A multi-agent workflow for writing and iteratively reviewing an academic economics paper, using independent AI instances for writing, quality gates, and simulated peer review.
"Creative Destruction in the Market for Intelligence: Demand Reallocation When New LLMs Enter"
Using daily data on 385 models from 66 firms over 93 days on OpenRouter, we estimate a nested logit demand model and conduct event studies around model entry events. The headline finding: creative destruction operates almost exclusively through within-family upgrades — predecessors lose 24–35% of daily requests when successors launch, while cross-firm entries produce no detectable displacement.
| Directory | Contents |
|---|---|
WORKFLOW_v2.md |
Paper writing workflow — 5-layer quality assurance with 4 independent critic gates |
WORKFLOW_REVIEW.md |
Simulated peer review workflow — 5 independent referee roles × 3 rounds |
paper/ |
LaTeX source and PDFs for all versions (original, R1 revision, R2 revision, clean final) |
code/ |
Python analysis scripts (data exploration, construction, regressions, robustness, heterogeneity, number verification) |
output/ |
Regression tables (CSV), figures (PNG), identification memo, pre-analysis plan |
logs/ |
All referee reports, editorial letters, response letters, score tracking, revision changelog |
logs/review/ |
Complete Round 1–3 referee reports, editorial decisions, and response letters |
config/ |
Style references and research rules |
- Data Exploration → descriptive statistics, visualizations
- Research Design → identification strategy, pre-analysis plan
- Empirical Analysis → regressions, robustness checks
- Paper Writing → section-by-section LaTeX generation
- 4 Independent Critic Gates → each section must score ≥7/10
- 5 Independent Referees: Field Expert, Methodologist, Writing Specialist, Policy Expert, Red Team (adversarial)

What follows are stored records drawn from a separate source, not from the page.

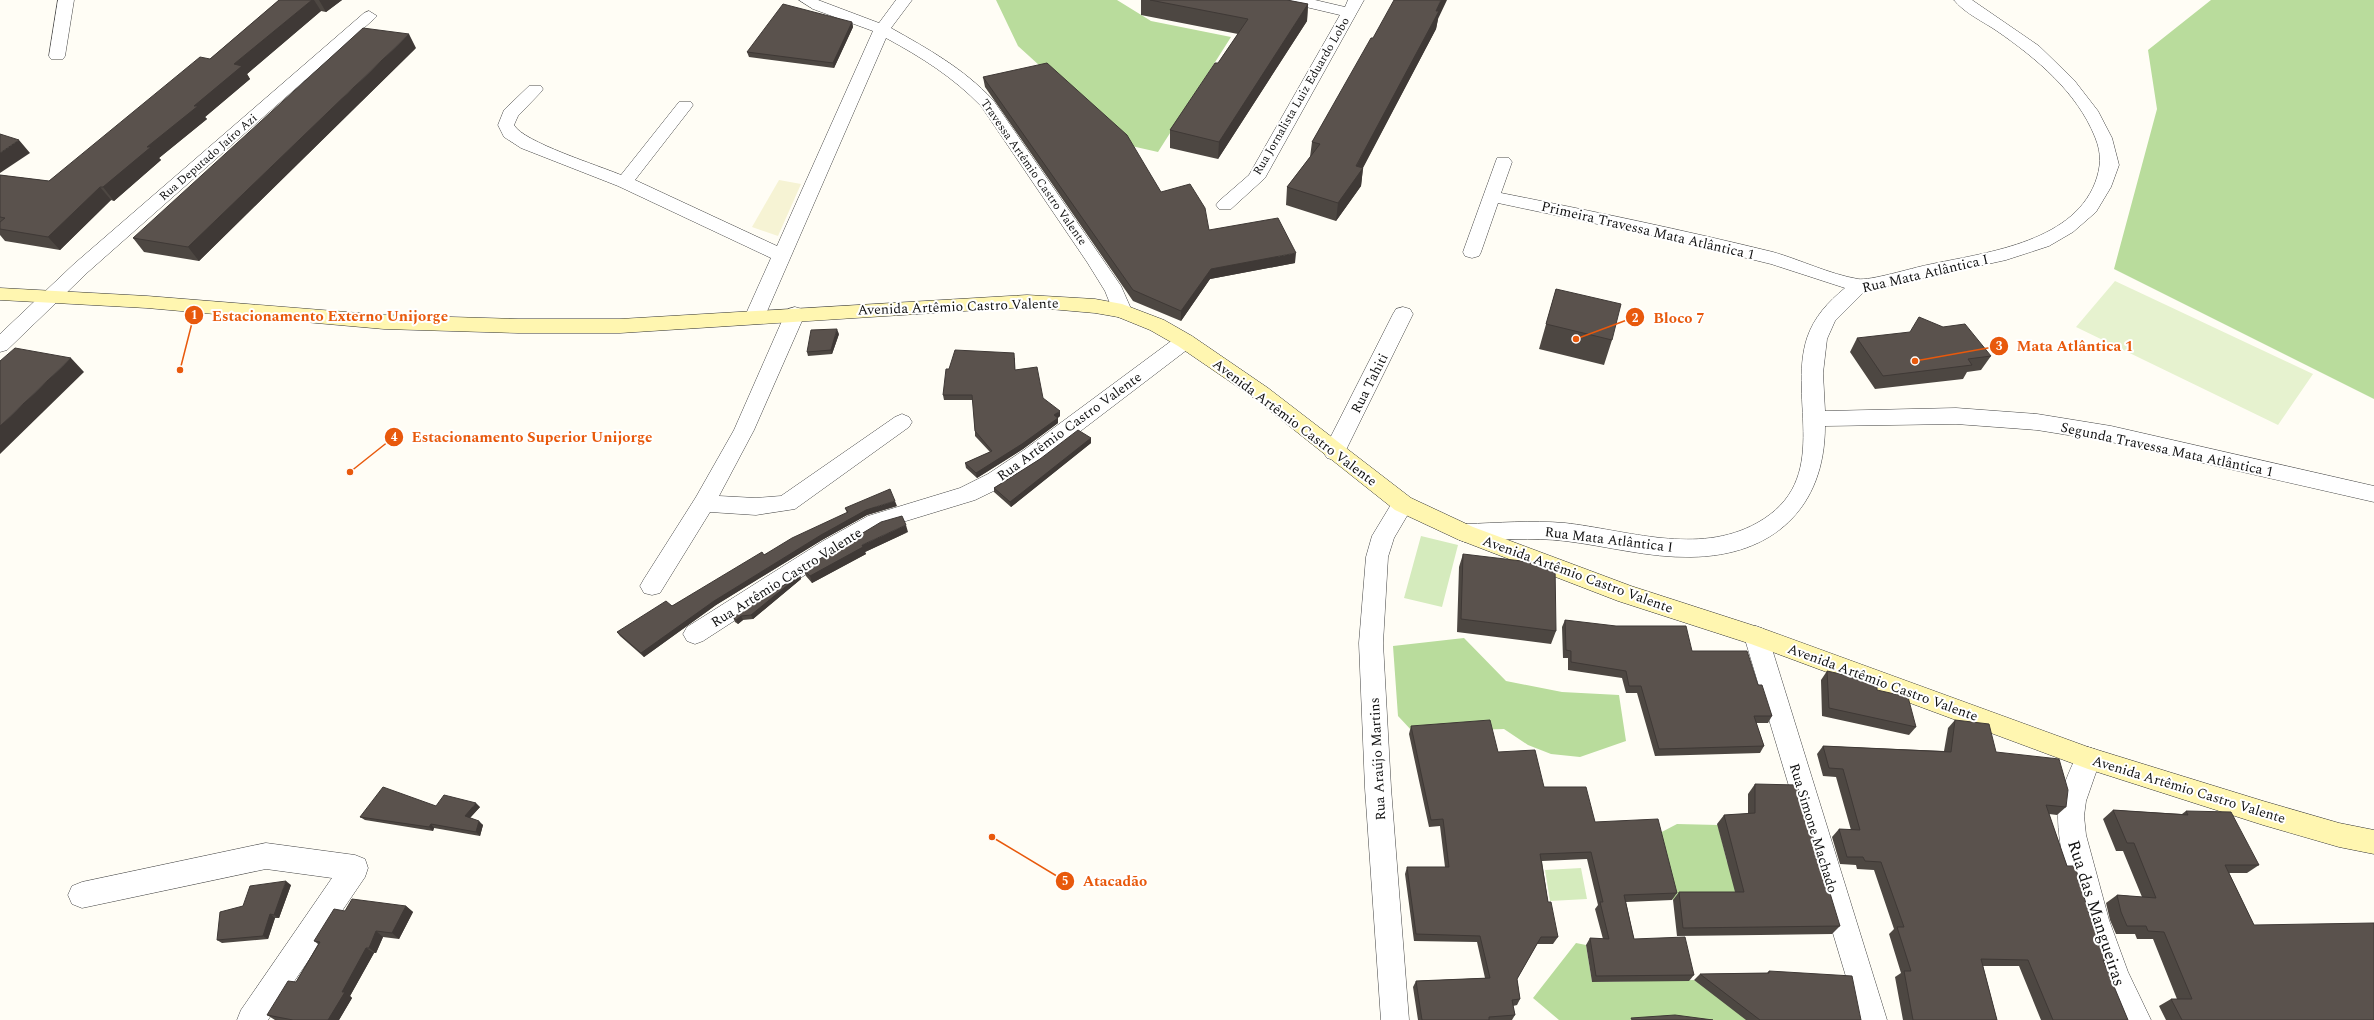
<svg xmlns="http://www.w3.org/2000/svg" width="2374" height="1020" viewBox="0 0 2374 1020" font-family="Spectral,serif">
<style>
.farmland{fill:#f6f3d4}
.green{fill:#d5ebbd}
.forest{fill:#b9dc9c}
.pitch{fill:#e6f2cf}
.lines{fill:none;stroke-linecap:round;stroke-linejoin:round}
.minor-casing{stroke:#444;stroke-width:1}
.secondary-casing{stroke:#333;stroke-width:1}
.minor{fill:#fff;fill-rule:evenodd}
.secondary{fill:#fff6b0;fill-rule:evenodd}
.wall{fill:#4d4742}
.shaded-wall{fill:#3f3936}
.building{fill:#5a524d;stroke:#3f3936}
.labels{text-anchor:middle;stroke-width:4;stroke-linejoin:round;paint-order:stroke}
.far-street-label{font-size:12px;fill:#111;stroke:#fff}
.street-label{font-size:14px;fill:#111;stroke:#fff}
.near-street-label{font-size:17px;fill:#111;stroke:#fff}
.leader{fill:none;stroke:#e8590c;stroke-width:1.5}
.callout-dot{fill:#e8590c;stroke:#fff;stroke-width:1.5}
.mark-label{font-size:12px;text-anchor:middle;font-weight:bold;fill:#fff}
.callout-label{font-size:15px;text-anchor:middle;font-weight:bold;fill:#e8590c;stroke:#fff;stroke-width:4;stroke-linejoin:round;paint-order:stroke}
</style>
<rect width="100%" height="100%" fill="#fffdf5"/>
<!-- farmland -->
<path class="farmland" d="M779,180L801,184L778,236L752,227Z"/>
<!-- green -->
<path class="green" d="M1421,536L1458,545L1442,607L1404,598Z
M1581,868L1587,899L1550,901L1545,870Z"/>
<!-- forest -->
<path class="forest" d="M996,0H1117L1151,21L1231,37L1158,152L1127,145L1018,46Z
M2211,0H2374V399L2114,269L2157,109L2148,50Z
M1464,638L1506,681L1562,692L1619,695L1626,741L1580,757L1551,754L1528,745L1504,729L1413,732L1398,716L1393,646Z
M1677,824L1718,825L1727,862L1824,901L1673,900L1656,835Z
M1576,943L1586,945L1592,982L1694,980L1770,1020H1559L1533,998Z"/>
<!-- pitch -->
<path class="pitch" d="M2115,281L2313,374L2278,425L2076,327Z"/>
<g class="lines">
<defs>
<path id="minor" d="M58,0H74L65,56L63,59H51L49,56Z
M799,0H818L879,23L896,0H912L891,28C928,49 963,68 993,100L1121,286L1132,311L1129,316L1122,318L1115,316L1105,291L1087,262L981,106C953,77 921,57 886,38L765,316L762,321L755,323L748,321L745,316L771,258L618,186L521,148L504,137L498,125L504,110L529,86H541L543,89L541,92L518,116L514,125C523,142 600,166 621,175L679,102H691L693,105L691,108L635,180L777,246L873,31L813,9Z
M1286,0H1315L1345,7L1348,0H1364L1265,178L1231,209H1219L1216,205L1219,201L1249,175L1340,15L1289,3Z
M1954,0H1972L2039,46L2074,80L2098,111L2112,138L2119,165L2111,187L2096,212L2073,232L2049,246L2006,260L1865,291L1835,321L1827,339L1823,373L1825,411L1956,408L2037,414L2111,426L2374,486V502L2111,442L2037,430L1956,424L1825,426C1825,508 1773,556 1691,557C1649,558 1607,546 1565,541C1532,537 1498,540 1465,542L1457,539L1454,533L1457,527L1465,524C1498,523 1531,520 1565,523C1627,530 1698,556 1757,523C1834,480 1787,400 1807,338C1814,317 1828,302 1845,288L1771,264L1668,239L1498,203L1481,252L1479,256L1472,258L1465,256L1463,252L1497,158H1509L1512,162L1501,193C1592,211 1683,230 1773,252C1801,260 1829,274 1858,279C1870,281 1912,268 1927,265C1982,253 2071,244 2095,183C2101,167 2102,154 2095,137C2077,92 2036,58 1997,31C1984,22 1964,13 1954,0Z
M369,11L377,16L374,19L88,272L7,350L0,352V334L74,264L364,13Z
M795,307L802,309L805,314L754,430L719,496L756,498L781,496L895,417L902,414L909,417L912,422L909,427L795,509L756,515L710,512L660,593L652,595L644,593L640,586L644,579L696,497L734,430L785,314L788,309Z
M1403,307L1410,309L1413,314L1345,452L1341,458L1334,460L1327,458L1323,452L1393,314L1396,309Z
M1185,334L1192,336L1195,341L1192,346L1040,462L1004,486L975,500L883,528L839,553L703,641L695,644L687,641L683,634L687,627L823,541L868,516L960,488L988,474L1024,450L1178,336Z
M1403,496L1411,498L1414,504L1394,538L1388,557L1383,643L1391,788L1409,1020H1381L1365,788L1359,643L1366,557L1372,536L1395,498Z
M1756,626L1764,629L1768,636L1887,1020H1859L1744,636L1748,629Z
M2088,747L2097,750L2101,758L2086,801L2084,816L2086,835L2109,920L2128,972L2151,1020H2121C2096,973 2058,870 2058,817C2058,794 2070,770 2079,750Z
M266,843L355,855L365,859L368,868L365,877L268,1020H237L241,1010L332,878L266,869L82,908L72,904L68,895L72,886L82,882Z"/>
<path id="secondary" d="M0,288L147,296L384,315L518,319H620L1027,295L1095,299L1122,304L1164,320L1192,336L1268,388L1411,498L1473,527L1631,586L1764,629L2088,747L2263,801L2339,823L2374,830V854L2339,847L2263,825L2088,769L1751,644L1618,601L1457,539L1395,510L1254,398L1178,346L1150,330L1118,317L1095,313L1027,307L620,333H518L384,329L147,308L0,300Z"/>
</defs>
<!-- minor casing -->
<use href="#minor" class="minor-casing"/>
<!-- secondary casing -->
<use href="#secondary" class="secondary-casing"/>
<!-- minor -->
<use href="#minor" class="minor"/>
<!-- secondary -->
<use href="#secondary" class="secondary"/>
</g>
<!-- wall -->
<path class="wall" d="M279,0H342L326,12L321,11L247,74L250,79L205,117L207,119L159,158L161,160L114,201L111,200L60,250L5,241L0,235V175L49,181L210,59Z
M1141,0H1287L1308,4L1307,21L1218,159L1170,148V130L1218,63L1238,34L1141,15Z
M1438,19L1436,29L1363,168L1361,186L1336,221L1286,205L1287,187L1310,157L1312,142L1373,38Z
M852,22L853,27L834,68L749,57L747,52Z
M416,48L199,261L144,252L133,238Z
M983,77L1161,192L1209,230L1295,263L1210,279L1181,321L1133,301L985,87Z
M1556,289L1612,340L1604,365L1539,349Z
M839,334L832,354L808,356L807,352Z
M1857,338L1991,356L1981,370L1967,372L1963,379L1875,389L1850,352Z
M1015,358V370L1060,416L1058,418V423L1023,449L977,478L966,468L965,463L990,452L975,436V431L973,400H944L943,395L949,369Z
M1091,438V443L1011,507L994,492V488L1040,459Z
M897,506L867,515L822,540L716,605L644,657L620,636L617,632L672,606L764,555L847,513L845,508Z
M908,532L865,552L866,554L812,583L806,576L803,569Z
M1463,554L1556,631L1551,644L1457,632L1459,567Z
M800,575L801,579L753,619L743,620L738,624L735,622L733,617Z
M1565,620L1692,651L1758,685L1772,716L1768,723H1756L1764,746L1760,753L1655,756L1637,693H1626L1622,678L1568,670V658H1563L1562,627Z
M1827,671L1877,690L1916,727L1909,735L1822,716L1821,680Z
M1955,720L2066,807L2057,815L2049,814L2067,866L2089,914L2106,960L2103,962L2128,1020H2041L2019,966H1983L1997,1020H1903L1895,977L1901,973L1889,934L1894,929L1874,870L1857,869L1856,865L1840,864L1832,837L1839,829L1851,830L1836,777L1823,776L1817,754L1823,746L1944,751L1948,728Z
M1411,726L1498,752L1544,787L1595,822L1677,893L1672,900L1626,902L1634,939L1694,975L1689,981L1592,982L1586,945L1590,938L1603,939L1595,909L1598,905L1587,859L1542,861L1548,902L1558,937L1553,944H1537L1517,979L1520,999L1517,1005L1513,1006L1515,1015L1512,1020H1418L1413,987L1416,981L1485,978L1477,942L1414,941L1405,874L1407,867H1445L1440,826L1429,827L1409,734Z
M1755,784L1840,926L1832,934L1677,936L1673,900L1679,892H1735L1717,824L1724,815L1748,814V794Z
M436,806L480,807L470,818L483,825L480,836L434,828L433,831L365,820L360,817Z
M2113,810L2182,814L2186,811L2259,865L2247,873H2229L2254,925L2374,1020H2166L2159,1006L2171,999H2177L2153,939H2137L2135,934H2116L2110,920L2106,903L2117,895L2142,897L2123,851H2116L2103,819Z
M291,885L279,918H275L268,939L222,943L217,940L243,906Z
M406,906L413,912L399,939L383,937L376,953H374L350,996L352,998L339,1020H275L267,1015L296,982L318,944L314,941L345,911Z
M1769,971L1861,1020H1746L1694,980L1700,974L1767,973Z"/>
<!-- shaded-wall -->
<path class="shaded-wall" d="M312,0H314L321,11L247,74L250,79L205,117L207,119L159,158L161,160L114,201L103,187L147,147L194,106L234,64Z
M319,0H342L326,12Z
M1441,0H1447L1438,19L1436,29L1361,171L1363,168L1361,186L1336,221L1338,203Z
M1308,4L1307,21L1218,159L1219,142Z
M852,22L853,27L834,68L833,63Z
M409,34L416,48L199,261L188,247Z
M19,140L30,153L0,173V153Z
M100,187L111,200L60,250L48,237Z
M1296,253L1295,263L1210,279L1181,321V311L1211,269Z
M837,329L839,334L832,354L831,350Z
M71,358L84,372L0,454V426Z
M1060,411V416L1054,420V415Z
M1058,418V423L1023,449L977,478L976,473Z
M1091,438V443L1011,507L1010,502Z
M895,501L897,506L867,515L822,540L716,605L644,657L641,653L714,601L821,535L866,510Z
M906,525L908,532L865,552L866,554L812,583L810,576L862,545Z
M800,575L801,579L753,619L751,615Z
M741,616L743,620L738,624L736,620Z
M476,803L480,807L468,820L465,816Z
M479,821L483,825L480,836L476,832Z
M431,824L434,828L433,831L429,827Z
M286,881L291,885L279,918L274,915Z
M406,906L413,912L399,939L392,933Z
M270,914L275,918L268,939L263,936Z
M376,931L383,937L376,953L369,948Z
M366,948L374,953L350,996L352,998L339,1020H328L342,992Z"/>
<!-- building -->
<path class="building" d="M279,0H312L234,64L242,66L194,106H198L147,147H151L103,187H100L48,237L0,229V222L5,218L0,217V175L49,181L200,57L210,59Z
M1150,0H1287L1308,4L1219,142L1170,130L1215,63H1218L1248,19Z
M1394,0H1441L1436,11H1439L1356,166L1363,168L1338,203L1287,187L1320,144L1312,142L1371,38H1373Z
M783,4L852,22L833,63L747,52Z
M363,28L409,34L188,247L133,238Z
M1047,63L1127,135L1161,192L1190,184L1205,208L1209,230L1278,218L1296,253L1211,269L1181,311L1133,290L983,77Z
M0,134L19,140L0,153Z
M1556,289L1621,304L1612,340L1546,324Z
M1919,317L1943,327L1965,324L1991,356L1968,359L1972,365L1883,376L1857,338L1910,332Z
M837,329L831,350L807,352L811,330Z
M15,348L71,358L0,426V361Z
M955,350L1014,353L1015,370L1037,367L1043,398L1060,411L1054,415L1058,418L1022,444L976,473L965,463L992,451L975,431L972,395H943L946,369H949Z
M1078,430L1091,438L1010,502L994,488L1040,459Z
M890,489L895,501L866,510L821,535L714,601L641,653L617,632L666,601L672,606L762,552L764,555L792,538L848,512L845,508Z
M902,516L906,525L862,545L863,547L810,576L803,569L881,522Z
M1463,554L1555,565L1556,631L1461,619Z
M800,575L751,615L741,616L736,620L733,617Z
M1565,620L1616,626H1686L1692,651H1747L1758,685H1762L1772,716H1754L1764,746L1659,749L1641,686H1629L1626,671L1571,662V651L1566,650Z
M1827,671L1877,682V690L1908,697L1916,727L1829,708Z
M1490,720L1498,752L1535,750L1544,787H1586L1595,822L1658,819L1677,893L1624,895L1634,939L1685,937L1694,975L1596,976L1590,938L1609,939L1600,902H1603L1591,852L1540,854L1548,902H1551L1558,937H1541L1517,979L1520,999L1512,1000L1515,1015L1489,1017V1020H1422L1416,981L1490,978L1480,936L1416,934L1407,867H1449L1443,819L1431,820L1411,726Z
M1955,720L1989,724L1996,752L2059,759L2068,790L2066,807L2046,805L2067,866H2075L2089,914L2106,960H2103L2128,1020H2053L2028,960L1981,959L1997,1020H1913L1904,971H1911L1897,927H1904L1881,862L1865,861L1863,857H1847L1839,829L1860,830L1843,769L1829,768L1823,746L1951,752Z
M1755,784L1797,785L1840,926L1683,928L1679,892H1744L1724,815L1755,813Z
M383,787L436,806L444,795L476,803L465,816L479,821L476,832L431,824L429,827L360,817Z
M2113,810L2188,815L2186,811L2231,812L2259,865H2225L2254,925L2374,923V1020H2182L2171,999H2192L2164,932L2148,931L2146,926H2127L2121,912L2117,895L2156,898L2134,843H2127Z
M286,881L274,915L270,914L263,936L217,940L220,912L243,906L250,886Z
M352,899L406,906L392,933L376,931L369,948H366L342,992H345L328,1020H293L267,1015L288,981L296,982L320,942L314,941L334,909L345,911Z
M1769,971L1852,976L1861,1020H1760L1700,974L1769,973Z
M1675,1015L1713,1020H1632L1631,1018Z"/>
<g class="labels">
<!-- far-street labels -->
<g class="far-street-label">
<text transform="translate(1301 96) rotate(-60)" y="4">Rua Jornalista Luiz Eduardo Lobo</text>
<text transform="translate(208 157) rotate(-41)" y="4">Rua Deputado Jaíro Azi</text>
<text transform="translate(1034 172) rotate(55)" y="4">Travessa Artêmio Castro Valente</text>
</g>
<!-- street labels -->
<g class="street-label">
<text transform="translate(1648 230) rotate(13)" y="5">Primeira Travessa Mata Atlântica 1</text>
<text transform="translate(1925 273) rotate(-13)" y="5">Rua Mata Atlântica I</text>
<text transform="translate(958 306) rotate(-2)" y="5">Avenida Artêmio Castro Valente</text>
<text transform="translate(1369 383) rotate(-63)" y="5">Rua Tahiti</text>
<text transform="translate(1295 422) rotate(37)" y="5">Avenida Artêmio Castro Valente</text>
<text transform="translate(1069 426) rotate(-36)" y="5">Rua Artêmio Castro Valente</text>
<text transform="translate(2167 449) rotate(12)" y="5">Segunda Travessa Mata Atlântica 1</text>
<text transform="translate(1609 539) rotate(7)" y="5">Rua Mata Atlântica I</text>
<text transform="translate(1578 574) rotate(20)" y="5">Avenida Artêmio Castro Valente</text>
<text transform="translate(786 577) rotate(-32)" y="5">Rua Artêmio Castro Valente</text>
<text transform="translate(1883 682) rotate(20)" y="5">Avenida Artêmio Castro Valente</text>
<text transform="translate(1377 759) rotate(-93)" y="5">Rua Araújo Martins</text>
<text transform="translate(2189 789) rotate(17)" y="5">Avenida Artêmio Castro Valente</text>
<text transform="translate(1814 828) rotate(73)" y="5">Rua Simone Machado</text>
</g>
<!-- near-street labels -->
<g class="near-street-label">
<text transform="translate(2097 913) rotate(72)" y="6">Rua das Mangueiras</text>
</g>
</g>
<!-- callouts -->
<path class="leader" d="M180 370L194 315M1576 339L1635 317M1915 361L1999 346M350 472L394 437M992 837L1065 881"/>
<g class="callout-dot">
<circle cx="180" cy="370" r="4"/>
<circle cx="1576" cy="339" r="4"/>
<circle cx="1915" cy="361" r="4"/>
<circle cx="350" cy="472" r="4"/>
<circle cx="992" cy="837" r="4"/>
<circle cx="194" cy="315" r="10"/>
<circle cx="1635" cy="317" r="10"/>
<circle cx="1999" cy="346" r="10"/>
<circle cx="394" cy="437" r="10"/>
<circle cx="1065" cy="881" r="10"/>
</g>
<g class="mark-label">
<text x="194" y="319">1</text>
<text x="1635" y="322">2</text>
<text x="1999" y="350">3</text>
<text x="394" y="441">4</text>
<text x="1065" y="885">5</text>
</g>
<g class="callout-label">
<text x="330" y="321">Estacionamento Externo Unijorge</text>
<text x="1679" y="323">Bloco 7</text>
<text x="2075" y="351">Mata Atlântica 1</text>
<text x="532" y="442">Estacionamento Superior Unijorge</text>
<text x="1115" y="886">Atacadão</text>
</g>
</svg>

- Editor synthesizes all reports into an editorial letter
- Response Letter written to address each point
- Revisions implemented with version tracking
- Up to 3 rounds until consensus Accept
- Round 1: Average score 6.3/10 → Major Revision
- Round 2: Average score 7.3/10 → Minor Revision
- Round 3: Average score 7.4/10 → Accept
- Total referee reports generated: 13
- Key improvements: identification discussion, robustness (HonestDiD, Sun & Abraham), title and framing
Raw data (data/) is not included in this repository. The code and analysis scripts reference data files that would need to be obtained separately from OpenRouter's public API.